Dia hanya terdiam. Santi tidak berani menatapku. Apa dia malu padaku?

"Non Manda, kenal dengan Santi?" tanya Bi Sari.

"Iya, kami dari kampung yang sama. Dulu kami satu sekolah juga,"

"Maaf, Non Manda. Saya permisi dulu. Saya mau membersihkan ruangan lain," ucap Santi yang tergesa-gesa pergi dari dapur.

"Santi, tunggu" aku mengejarnya.

Santi terus saja melangkah. Dia tidak menggubris panggilanku. Semakin aku mendekatinya, semakin cepat dia berjalan.

"Non Manda," Bi Sari tiba-tiba berjalan ke depanku, "Apa Non Manda ingin Santi mengerjakan sesuatu? Biar Bibi yang lakukan,"

"Bukan, Bi. Manda cuman ingin mengobrol dengan Santi. Kami sudah lama tidak bertemu," jawabku, lalu mencoba mengejar Santi lagi.

Tapi Bi Sari tidak memberiku jalan. Dia masih berdiri di depanku, seolah-olah ingin menghalangiku.

"Non Manda, sebaiknya biarkan Santi bekerja dulu. Nyonya besar akan marah jika kami tidak menyelesaikan tugas kami," ucap Bi Sari dengan nada sopan.

"Iya ... baiklah," jawabku dengan sedikit lesu.

***

Aku menghampiri Nenek yang sedang bersantai di sofa teras belakang.

"Nek," sapaku.

"Manda, duduk sini," pintanya.

"Nenek sedang apa?"

"Hanya duduk saja,"

"Manda darimana?"

"Tadi abis dari dapur, berkenalan dengan mereka yang bekerja di rumah ini. Aku bertemu dengan temanku, Nek," jawabku.

"Oh ya, siapa?"

"Santi. Kami satu kampung. Teman sekolahku dulu,"

"Benarkah? Nenek baru tahu kalau Santi berasal dari kampung halaman kita,"

"Dia bekerja di sini sudah lama, Nek?"

"Iya sepertinya sudah lama. Tapi Nenek tidak ingat sejak kapannya,"

"Tapi Santi kelihatannya menghindariku, Nek," keluhku.

"Mungkin dia sungkan denganmu. Walau kalian berteman, sekarang status kalian sudah berbeda. Kamu majikan dan dia pembantu di sini,"

Aku merasa tidak nyaman dengan masalah status ini. Bagiku Santi adalah temanku. Aku tidak memandangnya sebagai pembantu.

"Manda, apa kamu senang tinggal di sini?"

"Iya, Nek,"

"Maaf ya. Kami belum sempat mengadakan pesta pernikahan untukmu dan Arman di sini. Arman sudah harus kembali ke Amerika,"

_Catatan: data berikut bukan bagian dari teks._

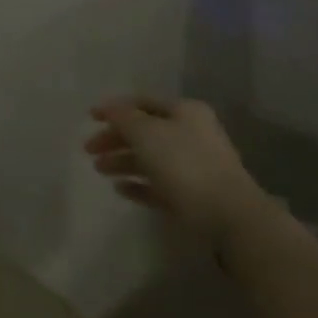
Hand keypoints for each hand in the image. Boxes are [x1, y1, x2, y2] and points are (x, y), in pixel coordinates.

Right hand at [84, 97, 270, 258]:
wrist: (228, 215)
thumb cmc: (184, 164)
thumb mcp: (146, 132)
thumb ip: (123, 117)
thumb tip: (109, 108)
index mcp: (184, 112)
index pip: (142, 102)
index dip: (114, 108)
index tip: (90, 118)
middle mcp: (190, 134)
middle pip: (144, 132)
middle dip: (115, 139)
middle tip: (88, 150)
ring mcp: (193, 167)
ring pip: (150, 159)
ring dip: (122, 162)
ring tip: (99, 170)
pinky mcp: (192, 196)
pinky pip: (159, 185)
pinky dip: (138, 184)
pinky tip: (120, 189)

"Tidak apa-apa, Nek. Manda juga gak terlalu suka dengan keramaian pesta,"

"Kamu sedih harus berpisah dengan Arman secepat ini?"

Aku mengangguk, "Tapi di sini ada Nenek. Jadi Manda gak merasa kesepian," ujarku dengan tersenyum.

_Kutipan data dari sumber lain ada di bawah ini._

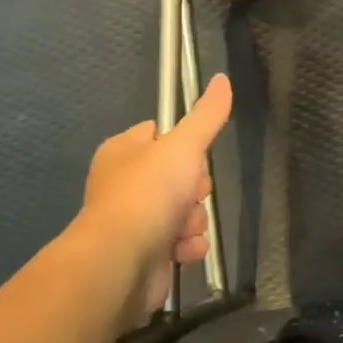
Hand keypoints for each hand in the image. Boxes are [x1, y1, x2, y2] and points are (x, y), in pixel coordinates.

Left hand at [69, 73, 232, 325]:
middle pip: (181, 175)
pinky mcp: (145, 254)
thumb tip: (223, 78)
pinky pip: (182, 242)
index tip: (193, 157)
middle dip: (195, 190)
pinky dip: (187, 246)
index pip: (162, 135)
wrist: (120, 263)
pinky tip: (181, 251)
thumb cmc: (148, 194)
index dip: (185, 147)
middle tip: (189, 194)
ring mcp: (134, 221)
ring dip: (193, 220)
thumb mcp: (183, 146)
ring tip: (182, 229)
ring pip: (186, 210)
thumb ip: (206, 115)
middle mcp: (125, 184)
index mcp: (123, 151)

"Apa Arman bersikap baik padamu?"

"Mas Arman baik, Nek," aku tidak mungkin mengatakan sikap Mas Arman yang sebenarnya pada Nenek.

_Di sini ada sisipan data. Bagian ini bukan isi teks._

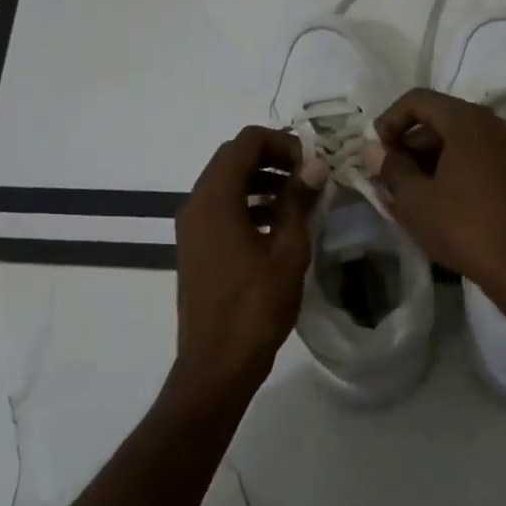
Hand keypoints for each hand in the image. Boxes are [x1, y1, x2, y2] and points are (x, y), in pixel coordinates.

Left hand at [169, 126, 321, 408]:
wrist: (217, 363)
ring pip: (227, 185)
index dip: (281, 142)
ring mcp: (191, 227)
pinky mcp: (196, 248)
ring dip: (262, 182)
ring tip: (300, 199)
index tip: (311, 163)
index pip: (245, 142)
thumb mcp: (287, 250)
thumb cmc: (255, 306)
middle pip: (232, 159)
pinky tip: (279, 225)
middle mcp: (195, 204)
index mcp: (214, 198)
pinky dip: (249, 205)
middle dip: (272, 159)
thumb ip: (298, 201)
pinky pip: (221, 210)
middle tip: (309, 176)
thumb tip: (314, 166)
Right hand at [371, 88, 505, 305]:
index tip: (376, 151)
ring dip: (431, 161)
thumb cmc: (464, 227)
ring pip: (460, 141)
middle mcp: (494, 125)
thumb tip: (374, 150)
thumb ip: (391, 168)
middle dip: (410, 144)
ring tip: (411, 195)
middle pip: (441, 119)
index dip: (389, 120)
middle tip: (390, 177)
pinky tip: (442, 204)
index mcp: (467, 121)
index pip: (418, 100)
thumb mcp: (415, 200)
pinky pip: (480, 159)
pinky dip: (455, 171)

"Kamu bahagia bersama Arman?"

"Iya, Nek. Manda bahagia,"

"Syukurlah, Nenek senang mendengarnya," ujar Nenek dengan tertawa kecil.

Maaf ya, Nek. Manda berbohong. Nenek orang baik. Manda gak mau membuat Nenek sedih.

"Nek, boleh Manda bertanya? Mas Arman orangnya seperti apa? Kami belum sempat mengobrol lama,"

"Arman ... dia anak yang baik dan ceria. Dia juga pandai. Arman selalu ranking 1 di sekolahnya. Cucuku itu punya jiwa sosial yang tinggi. Dia sering membantu orang-orang yang membutuhkan. Kadang dia mengadakan acara amal bersama teman-temannya. Arman orangnya supel. Dia punya banyak teman. Arman tidak pernah membeda-bedakan orang ketika berteman," Nenek bercerita dengan antusias.

"Mas Arman juga menyukai anak-anak ya, Nek. Dia akrab sekali dengan anak-anak Kak Tamara,"

"Iya, Arman memang suka anak-anak. Dia akan menjadi ayah yang baik. Semoga kalian cepat dapat momongan,"

Bagaimana mau dapat momongan? Malam pertama kami saja gagal.

"Nek, hubungan Mas Arman ... dengan Papa ... apa baik-baik saja?" sebenarnya aku ragu untuk menanyakan ini.

"Kamu sudah bisa menebaknya dari kejadian semalam ya?" ujar Nenek l sembari tersenyum.

"Hendra dan Arman memang sering tidak sepaham. Mereka punya prinsip masing-masing. Mereka berdua punya sifat yang sama. Keras kepala. Hendra mau Arman bekerja di perusahaannya, sama seperti Daniel. Tapi Arman, yang sejak dulu suka hidup mandiri, dia tidak mau bergantung pada kekayaan Papanya. Arman memilih untuk mencari uang dari hasil kerja kerasnya sendiri. Cucuku itu ingin membuktikan pada Papanya kalau dia mampu berdiri dengan kakinya sendiri. Hendra tidak menyukainya. Hubungan mereka jadi renggang. Tapi Nenek yakin kalau sebenarnya mereka berdua saling menyayangi, dengan cara mereka sendiri," ada kesedihan yang terpancar di mata Nenek.

Jadi, seperti itu ceritanya. Sepertinya aku harus mengenal keluarga ini lebih jauh lagi.